Since China opened itself up to international trade in the 1980s, it has kept tight control over the RMB to protect it from unpredictable market fluctuations and help boost the country’s domestic export sector.

‘It is important to see this as part of a longer process, starting with the liberalisations of 2010,’ Linklaters’ Pridmore tells IBA Global Insight.

‘London’s participation will enhance the access to renminbi of UK and European corporates and accelerate internationalisation of the currency through its use in trade settlements, as well as deepening liquidity in the foreign exchange market.’

 


 

  ‘This is positive news for London, but the jury’s out as to what real impact this continuing dialogue will have'

Kathleen Wong
Allen and Overy, London 


 

 

As part of the deal, Hong Kong has agreed with London to set up a forum of key private players to meet twice a year to explore ways the two financial centres can join up to develop an offshore RMB business in the UK.

Banks and businesses have heralded the move, which will cement London’s reputation as a leading centre for currency exchange, while giving China access to more sophisticated foreign exchange and bond markets.

Nigel Pridmore,
Linklaters

Figures from the Society for Worldwide Interbank Financial Telecommunication (SWIFT) reveal London’s growing influence.
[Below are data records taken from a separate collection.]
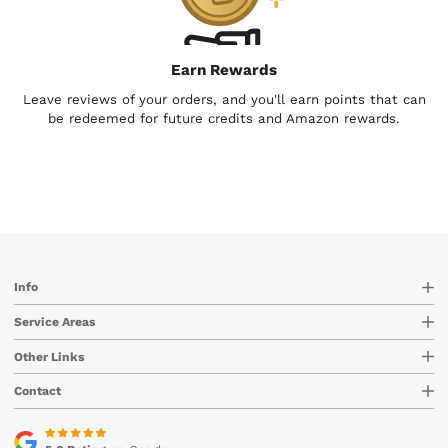
Earn Rewards
Leave reviews of your orders, and you'll earn points that can
be redeemed for future credits and Amazon rewards.
Info
Service Areas
Other Links
Contact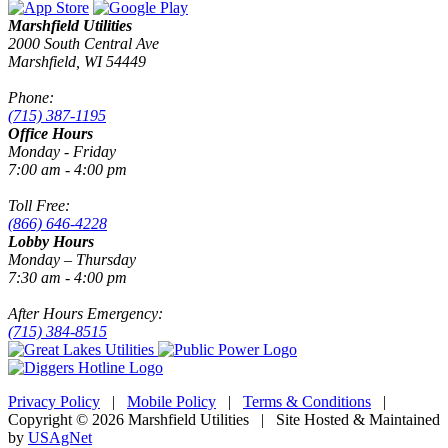
Marshfield Utilities
2000 South Central Ave
Marshfield, WI 54449
Phone:
(715) 387-1195
Office Hours
Monday - Friday
7:00 am - 4:00 pm
Toll Free:
(866) 646-4228
Lobby Hours
Monday – Thursday
7:30 am - 4:00 pm
After Hours Emergency:
(715) 384-8515
Privacy Policy
|
Mobile Policy
|
Terms & Conditions
|
Copyright © 2026 Marshfield Utilities | Site Hosted & Maintained
by
USAgNet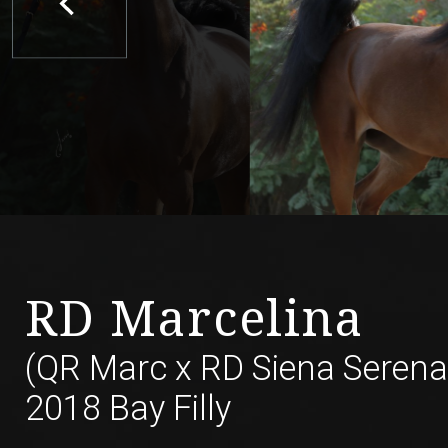
RD Marcelina
(QR Marc
x
RD Siena Serena
2018 Bay Filly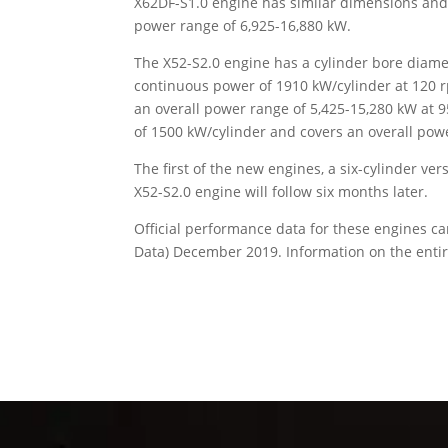
X62DF-S1.0 engine has similar dimensions and
power range of 6,925-16,880 kW.
The X52-S2.0 engine has a cylinder bore diam
continuous power of 1910 kW/cylinder at 120 rpm
an overall power range of 5,425-15,280 kW a
of 1500 kW/cylinder and covers an overall pow
The first of the new engines, a six-cylinder ver
X52-S2.0 engine will follow six months later.
Official performance data for these engines c
Data) December 2019. Information on the enti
The UK saw its share of RMB payments increase from 22.1 per cent in the first quarter of 2011 to 30 per cent in the fourth quarter.

Conversely, Singapore’s share dropped from 52.9 per cent to 30.6 per cent over the same period.

‘This deal will help the establishment of London as the main gateway for Asia into the European Union – China’s largest trade partner – for the development of RMB denominated financial products and trade finance,’ says Pridmore.

The meteoric rise of the RMB has been well documented. Growing numbers of non-Chinese multinationals have issued RMB bonds over the past few months, including Unilever, Tesco, BP and McDonalds.

Could the RMB replace the US dollar as chief global reserve currency?

In a recent Allen & Overy report, the RMB was predicted to be the third most important currency for international trade and finance by 2020, after the US dollar and the euro. According to a recent Chatham House report, by the end of the 2020, one fifth of all global trade deals will be conducted in RMB.

Yet some City experts are wary of getting over-excited too soon.

‘It’s a little too early to tell,’ says Freshfields’ global head of finance Alan Newton. ‘It depends what arrangements are made with the Central Bank of China and how easily RMB can be swapped into other currencies. It depends on how well that exchange infrastructure is built as cooperation turns into practical reality.’

Kathleen Wong, counsel in Allen & Overy’s banking practice in London, is equally qualified with her enthusiasm.

‘This is positive news for London, but the jury’s out as to what real impact this continuing dialogue will have in transforming London into an RMB trading hub,’ she says. ‘Without further loosening of controls by Beijing, it is unlikely that RMB trading will grow substantially beyond Hong Kong.’

So could the RMB replace the US dollar as the chief global reserve currency? Not yet, it seems.

Recent regulatory reform by China has eased cross-border movements between RMB capital accounts, but further significant changes are needed to the domestic currency, interest rate and capital markets before it becomes fully convertible.

And much hinges on the confidence that investors continue to have in China’s economic future. ‘I don’t see RMB displacing the dollar soon,’ says Newton.

‘Sterling continued to be a major currency long after the UK ceased to be the world’s largest economy and the US will still be a massive economy even if overtaken by China. I wouldn’t be so quick to write off the US as a major reserve currency.’

Beijing’s preoccupation with domestic stability could also hinder the RMB’s international development, Newton adds. ‘China would lose a major control lever if RMB became a free currency and was able to rise and fall with the market.

'It would be likely to appreciate very rapidly and this would have an impact on Chinese exports and growth, and potentially on the pace of social reform, which China is anxious to keep under control.’